* **Dataset items**:
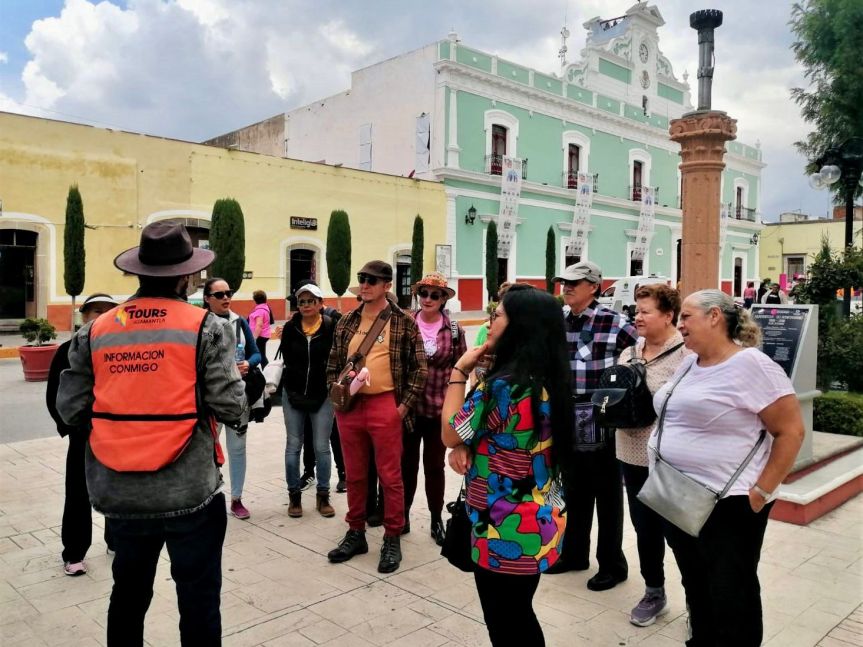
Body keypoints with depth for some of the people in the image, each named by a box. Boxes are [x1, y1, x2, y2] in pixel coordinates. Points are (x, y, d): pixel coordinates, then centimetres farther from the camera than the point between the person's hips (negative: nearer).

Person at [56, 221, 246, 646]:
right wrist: (238, 379, 6)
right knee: (198, 599, 11)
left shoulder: (95, 332, 0)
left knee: (128, 594, 23)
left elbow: (70, 409, 1)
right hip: (189, 492, -4)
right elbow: (230, 407, -15)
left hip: (119, 493, 5)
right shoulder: (205, 327, -11)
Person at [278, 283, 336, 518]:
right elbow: (286, 359, 2)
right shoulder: (290, 327, -1)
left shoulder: (331, 327, -8)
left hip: (322, 395, -2)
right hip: (293, 393, 2)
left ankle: (323, 496, 19)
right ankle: (294, 495, 21)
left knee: (322, 447, 6)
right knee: (293, 446, 9)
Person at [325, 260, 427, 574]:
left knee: (390, 476, 3)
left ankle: (392, 539, 17)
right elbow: (333, 362, 17)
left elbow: (419, 368, -2)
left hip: (385, 406, -4)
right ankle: (355, 533, 28)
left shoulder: (403, 322, -2)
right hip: (349, 406, 4)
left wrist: (404, 405, -7)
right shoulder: (347, 321, 10)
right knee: (355, 475, 14)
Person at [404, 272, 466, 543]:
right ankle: (402, 517, 26)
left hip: (440, 408, 0)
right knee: (406, 463, 11)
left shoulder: (454, 330, -1)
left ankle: (436, 520, 24)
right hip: (407, 406, 0)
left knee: (434, 465, 11)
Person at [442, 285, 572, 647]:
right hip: (539, 524, 8)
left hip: (505, 532, -8)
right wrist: (464, 447, -6)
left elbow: (450, 433, -9)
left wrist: (459, 370, -5)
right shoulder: (548, 381, 3)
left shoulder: (503, 385, -25)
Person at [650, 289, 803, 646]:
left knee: (730, 599, 7)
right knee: (695, 587, 21)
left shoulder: (751, 365, -15)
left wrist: (761, 491, -16)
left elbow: (791, 431, -15)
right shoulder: (688, 364, 9)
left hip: (728, 504, -7)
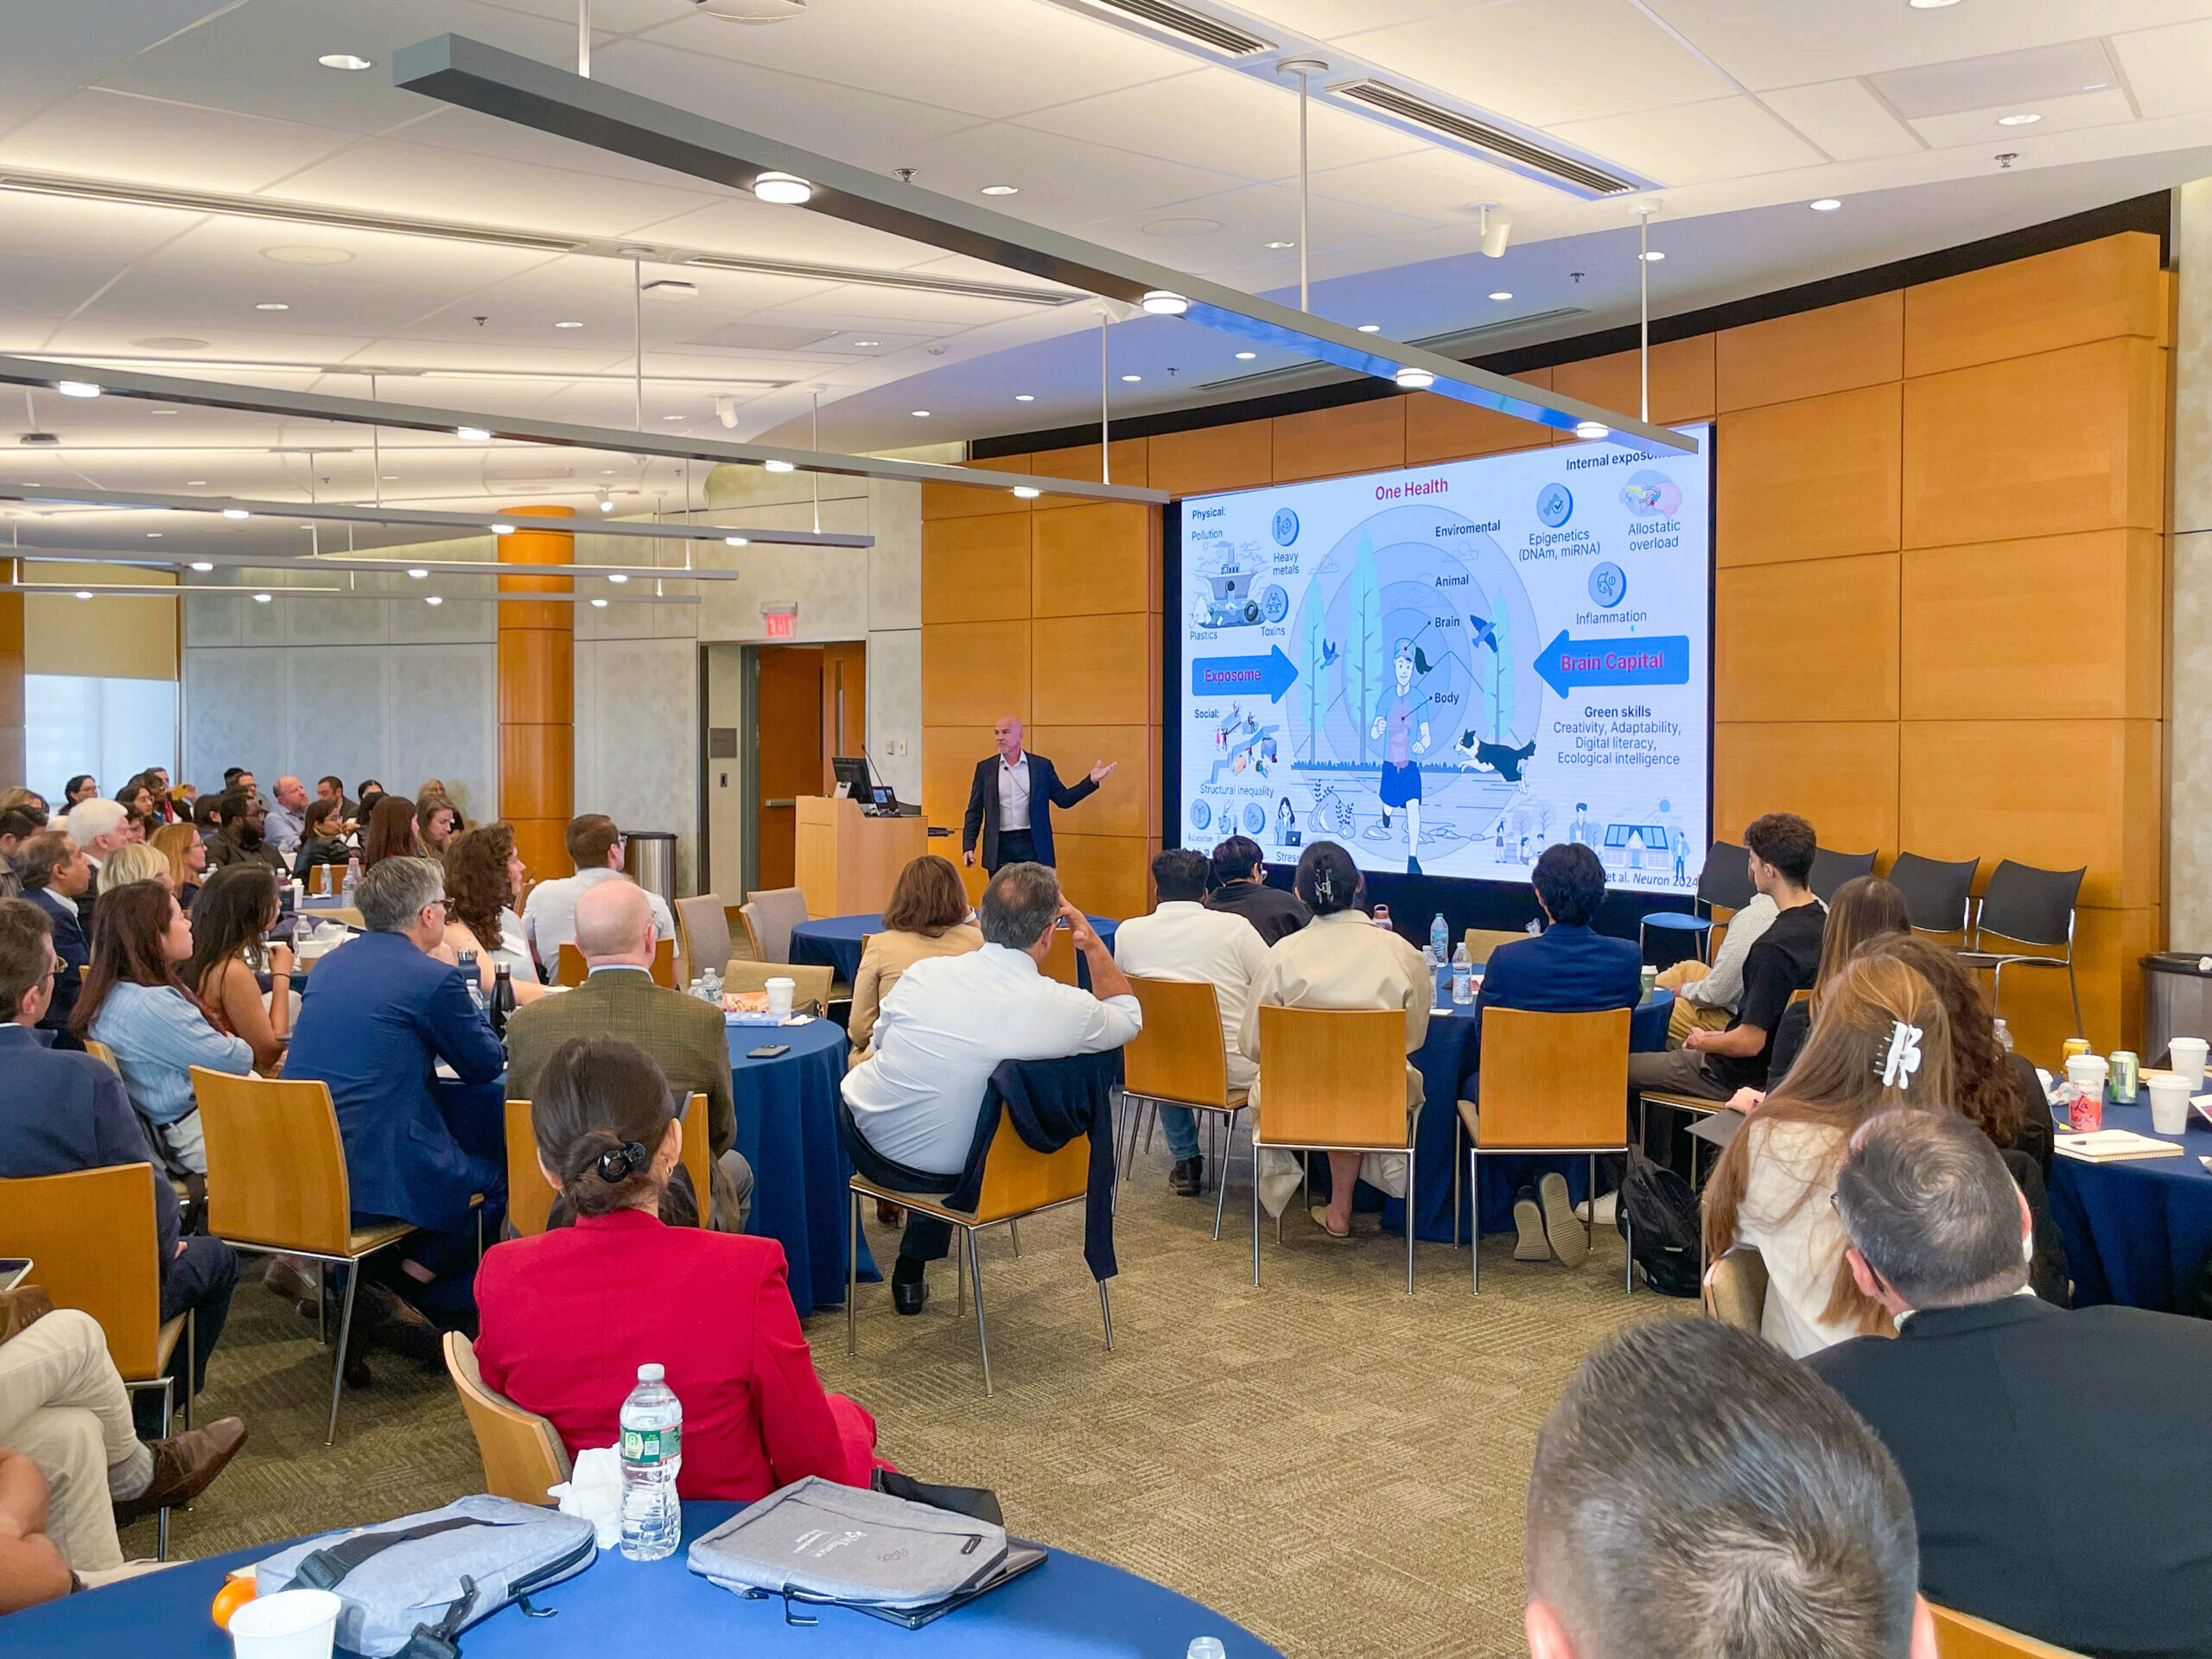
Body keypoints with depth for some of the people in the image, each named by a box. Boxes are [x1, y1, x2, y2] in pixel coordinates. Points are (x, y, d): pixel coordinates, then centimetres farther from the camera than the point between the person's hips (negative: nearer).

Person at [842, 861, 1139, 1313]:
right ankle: (912, 1274, 41)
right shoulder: (1065, 1009, -19)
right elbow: (1129, 1017, 5)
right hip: (954, 1172, 0)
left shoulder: (924, 973, -15)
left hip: (870, 1148, 0)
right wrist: (1092, 945, 4)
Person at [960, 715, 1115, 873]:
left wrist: (1092, 781, -5)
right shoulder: (985, 768, 7)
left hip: (1033, 845, -1)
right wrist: (968, 846, -1)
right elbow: (974, 811, 8)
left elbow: (1063, 799, 7)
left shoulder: (1042, 765, 5)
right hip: (1000, 847, 1)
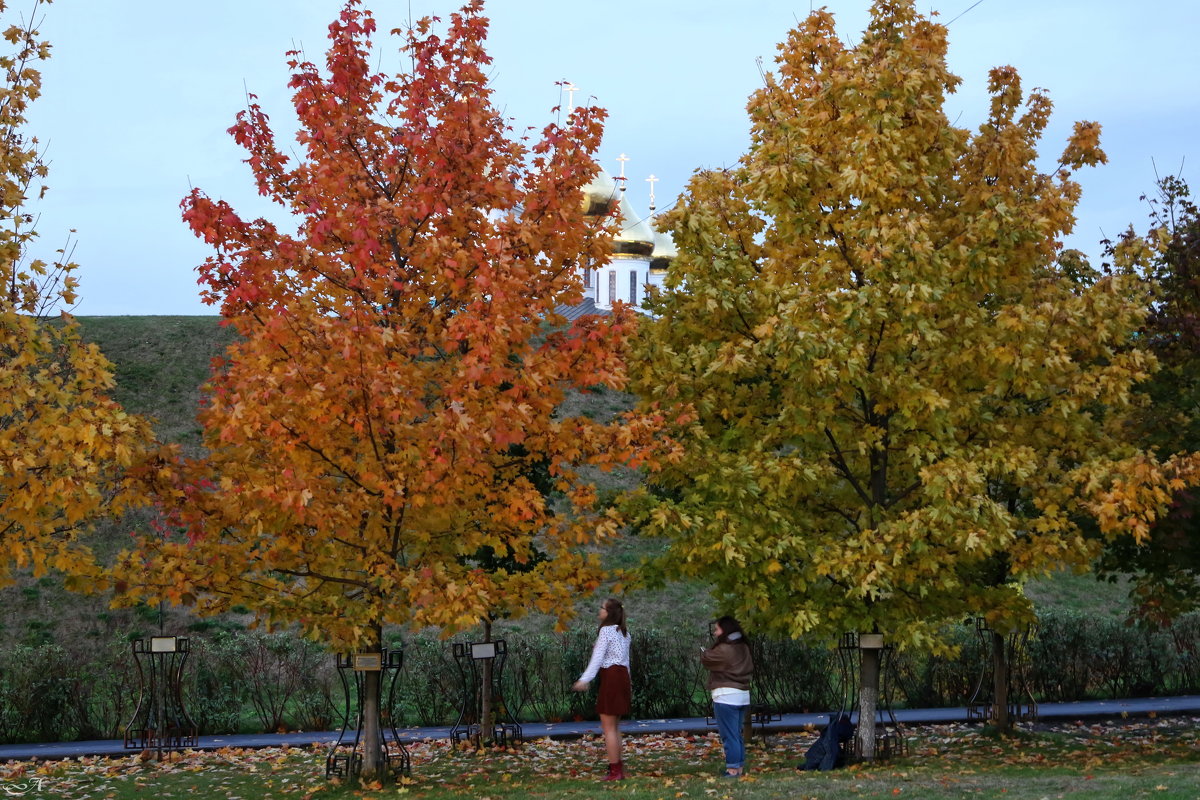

* **Your assignment**: Each line from the one with "left hip: (870, 1148, 0)" through the end of the entries should be reproduced exactly. Leave out the pictures.

* **Problem solution**:
left hip: (870, 1148, 0)
right wrist: (1092, 945, 4)
Person at [960, 715, 1115, 873]:
left wrist: (1092, 781, -5)
right shoulder: (985, 768, 7)
left hip: (1033, 845, -1)
right wrist: (968, 846, -1)
right elbow: (974, 811, 8)
left elbow: (1063, 799, 7)
left shoulder: (1042, 765, 5)
right hip: (1000, 847, 1)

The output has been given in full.